▶ _What needs to be done_:
From the article on Cushing's disease in dogs, list each type of Cushing's syndrome it names, along with the cause it gives for that type.

▶ _Document segment_:
↓↓↓
Cushing’s disease in dogs

Cushing’s syndrome happens when your dog’s body makes too much of a hormone called cortisol. This hormone usually helps your dog respond to stress, controls his weight, fights infections, and keeps his blood sugar levels in check but when there is too much, or too little of it, problems occur.

Cushing’s, which is also known as hypercortisolism and hyperadrenocorticism, can be tricky for a vet to diagnose, because it has the same symptoms as other conditions. It can look similar to diabetes so it is important to take your dog to the vet if he is suddenly eating or drinking a lot.

Cushing’s mostly affects middle-aged and older dogs, and the warning signs may be harder to spot in the beginning.

Cushing’s symptoms to look out for

  • Your dog is gaining weight
  • Your dog is always hungry; eats everything in sight, and even digs for food in the garbage
  • Drinks a lot more water than usual
  • Pees more often; housebroken dogs may even have indoor accidents
  • Loses hair on his tail or in a symmetrical pattern on his body
  • Develops a pot belly
  • Has thinning skin
  • Seems very tired and inactive
  • Pants a lot
  • Is prone to skin infections

Types of Cushing’s Syndrome

Many animals can get this condition. People can get it too. There are two major types that affect dogs:

  •  Pituitary dependent. This form is the most common, affecting about 80% to 90% of the animals who have Cushing’s. It happens when there’s a tumour in a pea-sized gland called the pituitary at the base of the brain.
  •  Adrenal dependent. This type comes from a tumour in one of the glands that sit on top of the kidneys. These are called adrenal glands. About 15% of diagnosed dogs will have this type.

Another kind, called iatrogenic Cushing’s syndrome, happens after a dog has taken steroids for a long time.

How it is diagnosed

There’s no method that’s 100% accurate for diagnosing Cushing’s so your vet will do a few tests to see what may be causing your pet’s symptoms, and to rule out other health problems.

Your vet will test your dog’s blood and their pee. These exams can detect diluted urine, urinary tract infections or problems with a group of enzymes mostly found in the liver and bones called alkaline phosphatase. All of these are common in animals with Cushing’s. If the results show signs of the condition, your vet will follow up with hormone screening tests, such as:

  •  ACTH stimulation test. It measures how well the adrenal glands work in response to a hormone called ACTH that usually prompts them to make cortisol. The vet will take blood samples before and after your dog gets a shot of ACTH to see how the hormone affected them.
  •  Low dose dexamethasone suppression (LDDS) test looks at how your dog’s body works with a man-made version of cortisol, called dexamethasone.
  • Blood samples before and after they get a shot of the hormone help the vet see what’s going on.

If it seems like your dog could have Cushing’s, your vet might want to do an ultrasound scan of his belly. This imaging test will help to identify if there’s a tumour on the adrenal glands. That could affect the kind of treatment they need.


If Cushing’s syndrome comes from a tumour on your pet’s adrenal glands, the vet might be able to remove it with surgery, which will cure him of the problem. But if the tumour has spread to other parts of their body or they have other health problems, surgery may not be an option.

Usually, a dog can live an active, normal life on medication, though they’ll need it for the rest of their life. Drugs are best for dogs with Cushing’s syndrome caused by the pituitary gland or for those with a tumour on their adrenal gland that can’t be removed with surgery.

Your dog will need regular check-ups and blood tests to make sure their treatment is working.

If your pet has iatrogenic Cushing’s syndrome, your vet can try to gradually stop giving them steroids. But the original condition they were treating will probably come back.

The most important thing you can do is to follow your dog’s treatment plan. Keep a close watch on their behaviour and symptoms, and give them the right medication doses at the right times. You and your vet can work together to help them live a happy, healthy life.
↑↑↑
(Saved entries)
↓↓↓
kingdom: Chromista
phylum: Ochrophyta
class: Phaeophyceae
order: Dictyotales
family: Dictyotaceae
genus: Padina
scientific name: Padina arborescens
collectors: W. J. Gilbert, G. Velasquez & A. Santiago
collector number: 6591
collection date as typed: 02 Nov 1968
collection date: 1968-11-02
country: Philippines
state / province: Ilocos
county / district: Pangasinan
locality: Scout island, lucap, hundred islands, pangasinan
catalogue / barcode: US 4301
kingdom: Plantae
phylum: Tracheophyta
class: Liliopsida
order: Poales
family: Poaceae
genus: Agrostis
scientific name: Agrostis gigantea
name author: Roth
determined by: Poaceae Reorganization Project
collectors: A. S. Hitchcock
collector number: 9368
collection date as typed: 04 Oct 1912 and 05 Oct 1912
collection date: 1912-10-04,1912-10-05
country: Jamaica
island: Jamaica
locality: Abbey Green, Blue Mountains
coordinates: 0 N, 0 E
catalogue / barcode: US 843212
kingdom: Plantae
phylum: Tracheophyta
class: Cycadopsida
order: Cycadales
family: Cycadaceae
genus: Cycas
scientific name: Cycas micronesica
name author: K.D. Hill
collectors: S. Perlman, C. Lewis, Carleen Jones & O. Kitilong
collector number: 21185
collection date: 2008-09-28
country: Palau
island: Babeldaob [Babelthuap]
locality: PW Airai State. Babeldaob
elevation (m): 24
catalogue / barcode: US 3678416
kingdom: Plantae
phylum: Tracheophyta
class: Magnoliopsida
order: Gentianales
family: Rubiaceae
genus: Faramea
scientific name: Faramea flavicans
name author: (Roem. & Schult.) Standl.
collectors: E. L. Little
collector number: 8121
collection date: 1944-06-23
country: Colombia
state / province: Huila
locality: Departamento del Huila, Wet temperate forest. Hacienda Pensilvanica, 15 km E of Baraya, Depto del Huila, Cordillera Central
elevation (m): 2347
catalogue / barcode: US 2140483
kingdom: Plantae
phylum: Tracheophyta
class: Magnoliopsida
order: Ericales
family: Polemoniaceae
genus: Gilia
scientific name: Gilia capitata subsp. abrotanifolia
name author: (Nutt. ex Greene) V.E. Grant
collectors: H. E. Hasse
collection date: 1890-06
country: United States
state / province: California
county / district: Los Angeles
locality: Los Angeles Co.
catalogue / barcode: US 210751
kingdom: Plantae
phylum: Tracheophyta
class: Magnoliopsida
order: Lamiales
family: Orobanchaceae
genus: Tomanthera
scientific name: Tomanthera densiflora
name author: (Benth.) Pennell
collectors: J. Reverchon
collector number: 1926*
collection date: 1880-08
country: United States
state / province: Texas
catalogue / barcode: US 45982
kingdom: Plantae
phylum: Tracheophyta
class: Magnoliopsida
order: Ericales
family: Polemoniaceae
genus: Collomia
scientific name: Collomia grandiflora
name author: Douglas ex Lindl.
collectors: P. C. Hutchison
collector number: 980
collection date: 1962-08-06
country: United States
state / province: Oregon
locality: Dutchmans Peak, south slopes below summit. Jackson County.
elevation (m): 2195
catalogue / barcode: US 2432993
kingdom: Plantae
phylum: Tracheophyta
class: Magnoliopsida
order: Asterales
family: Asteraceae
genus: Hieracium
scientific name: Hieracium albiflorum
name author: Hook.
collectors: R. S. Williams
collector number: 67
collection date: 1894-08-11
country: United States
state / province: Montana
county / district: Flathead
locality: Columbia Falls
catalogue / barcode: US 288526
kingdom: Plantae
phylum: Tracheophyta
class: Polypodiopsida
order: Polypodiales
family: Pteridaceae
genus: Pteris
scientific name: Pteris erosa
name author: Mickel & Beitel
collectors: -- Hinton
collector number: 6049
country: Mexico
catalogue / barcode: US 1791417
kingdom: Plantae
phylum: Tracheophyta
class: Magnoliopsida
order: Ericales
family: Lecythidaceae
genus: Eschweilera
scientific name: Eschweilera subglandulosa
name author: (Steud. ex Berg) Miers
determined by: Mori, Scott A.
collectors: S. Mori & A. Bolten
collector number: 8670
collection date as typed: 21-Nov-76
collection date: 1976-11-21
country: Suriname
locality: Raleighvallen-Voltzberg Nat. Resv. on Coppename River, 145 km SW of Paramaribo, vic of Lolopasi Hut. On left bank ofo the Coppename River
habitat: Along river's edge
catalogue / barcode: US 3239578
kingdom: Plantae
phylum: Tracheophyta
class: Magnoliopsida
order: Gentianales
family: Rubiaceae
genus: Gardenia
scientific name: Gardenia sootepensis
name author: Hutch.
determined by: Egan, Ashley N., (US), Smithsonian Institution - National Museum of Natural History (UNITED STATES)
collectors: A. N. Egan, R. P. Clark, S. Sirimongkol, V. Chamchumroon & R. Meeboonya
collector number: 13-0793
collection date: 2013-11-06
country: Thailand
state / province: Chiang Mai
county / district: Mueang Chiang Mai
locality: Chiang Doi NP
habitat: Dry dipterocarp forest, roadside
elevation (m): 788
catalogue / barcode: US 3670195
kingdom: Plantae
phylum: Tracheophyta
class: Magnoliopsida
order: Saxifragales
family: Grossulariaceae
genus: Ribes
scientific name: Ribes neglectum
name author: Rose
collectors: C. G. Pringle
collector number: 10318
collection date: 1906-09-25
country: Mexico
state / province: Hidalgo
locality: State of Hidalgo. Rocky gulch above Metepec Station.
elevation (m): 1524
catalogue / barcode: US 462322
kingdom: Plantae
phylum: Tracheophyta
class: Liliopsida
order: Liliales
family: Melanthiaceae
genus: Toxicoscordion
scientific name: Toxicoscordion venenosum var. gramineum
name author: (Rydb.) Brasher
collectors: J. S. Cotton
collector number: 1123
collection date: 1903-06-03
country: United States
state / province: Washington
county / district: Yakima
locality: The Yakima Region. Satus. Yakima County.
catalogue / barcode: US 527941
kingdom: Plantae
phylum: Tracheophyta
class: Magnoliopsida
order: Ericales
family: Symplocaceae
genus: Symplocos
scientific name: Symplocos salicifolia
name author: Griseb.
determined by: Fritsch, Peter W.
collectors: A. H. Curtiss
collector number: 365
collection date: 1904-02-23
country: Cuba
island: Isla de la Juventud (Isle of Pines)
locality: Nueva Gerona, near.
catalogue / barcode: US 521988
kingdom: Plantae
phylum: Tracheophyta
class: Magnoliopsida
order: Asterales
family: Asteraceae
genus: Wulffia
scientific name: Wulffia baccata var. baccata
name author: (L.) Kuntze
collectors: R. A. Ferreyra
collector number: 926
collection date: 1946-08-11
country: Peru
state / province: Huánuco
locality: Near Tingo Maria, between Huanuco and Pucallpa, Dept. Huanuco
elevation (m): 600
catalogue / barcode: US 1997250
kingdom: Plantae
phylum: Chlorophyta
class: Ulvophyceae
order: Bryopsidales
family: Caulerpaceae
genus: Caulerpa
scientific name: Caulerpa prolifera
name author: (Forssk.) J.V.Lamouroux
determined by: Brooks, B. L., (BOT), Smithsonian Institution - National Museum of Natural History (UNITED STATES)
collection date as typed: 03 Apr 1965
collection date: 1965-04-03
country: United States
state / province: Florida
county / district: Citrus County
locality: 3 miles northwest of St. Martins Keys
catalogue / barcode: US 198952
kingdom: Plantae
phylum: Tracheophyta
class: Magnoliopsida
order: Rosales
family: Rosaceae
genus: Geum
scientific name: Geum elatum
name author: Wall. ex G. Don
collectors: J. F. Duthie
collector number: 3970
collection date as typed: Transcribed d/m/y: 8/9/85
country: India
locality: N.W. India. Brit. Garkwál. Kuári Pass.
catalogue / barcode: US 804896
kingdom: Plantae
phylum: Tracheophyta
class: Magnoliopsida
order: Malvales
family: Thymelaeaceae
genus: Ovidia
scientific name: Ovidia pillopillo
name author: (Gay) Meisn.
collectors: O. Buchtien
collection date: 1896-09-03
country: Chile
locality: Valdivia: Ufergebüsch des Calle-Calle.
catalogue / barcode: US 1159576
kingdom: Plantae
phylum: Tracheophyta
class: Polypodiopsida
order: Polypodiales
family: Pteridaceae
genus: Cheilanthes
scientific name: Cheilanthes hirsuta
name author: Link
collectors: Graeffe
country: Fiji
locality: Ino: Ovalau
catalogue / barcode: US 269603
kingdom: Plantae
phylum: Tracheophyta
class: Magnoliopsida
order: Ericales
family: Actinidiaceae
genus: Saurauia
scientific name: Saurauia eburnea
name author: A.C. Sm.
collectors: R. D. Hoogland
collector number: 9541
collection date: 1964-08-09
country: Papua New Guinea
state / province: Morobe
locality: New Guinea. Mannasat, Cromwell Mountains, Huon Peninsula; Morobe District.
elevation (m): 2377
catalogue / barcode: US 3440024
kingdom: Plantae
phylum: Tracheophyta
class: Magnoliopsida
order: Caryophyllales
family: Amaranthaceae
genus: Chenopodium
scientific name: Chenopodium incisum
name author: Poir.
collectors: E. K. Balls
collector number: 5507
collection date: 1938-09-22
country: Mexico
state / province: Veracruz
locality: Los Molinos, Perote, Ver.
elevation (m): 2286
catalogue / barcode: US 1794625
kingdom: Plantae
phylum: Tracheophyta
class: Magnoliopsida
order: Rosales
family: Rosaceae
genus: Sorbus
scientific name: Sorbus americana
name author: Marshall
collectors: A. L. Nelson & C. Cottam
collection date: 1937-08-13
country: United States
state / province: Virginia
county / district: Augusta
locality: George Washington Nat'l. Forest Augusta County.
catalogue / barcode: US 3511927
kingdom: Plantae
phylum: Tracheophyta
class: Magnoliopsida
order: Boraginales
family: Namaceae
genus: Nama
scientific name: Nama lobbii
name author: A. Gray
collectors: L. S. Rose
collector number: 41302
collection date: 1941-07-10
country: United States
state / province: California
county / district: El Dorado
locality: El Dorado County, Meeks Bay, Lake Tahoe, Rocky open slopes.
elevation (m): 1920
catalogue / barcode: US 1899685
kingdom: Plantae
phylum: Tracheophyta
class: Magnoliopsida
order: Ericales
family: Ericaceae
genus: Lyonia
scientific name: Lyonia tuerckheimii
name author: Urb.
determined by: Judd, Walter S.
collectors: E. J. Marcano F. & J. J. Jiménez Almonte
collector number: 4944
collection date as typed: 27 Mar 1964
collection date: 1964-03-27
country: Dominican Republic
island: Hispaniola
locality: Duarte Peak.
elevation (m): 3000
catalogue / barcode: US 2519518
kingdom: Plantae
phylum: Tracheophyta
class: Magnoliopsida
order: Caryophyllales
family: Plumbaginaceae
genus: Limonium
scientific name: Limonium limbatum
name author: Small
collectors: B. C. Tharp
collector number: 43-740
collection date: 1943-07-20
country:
↑↑↑
▶ _Your solution_:
- Pituitary dependent: a tumor in the pituitary gland at the base of the brain.
- Adrenal dependent: a tumor in one of the adrenal glands, which sit on top of the kidneys.
- Iatrogenic: a dog has taken steroids for a long time.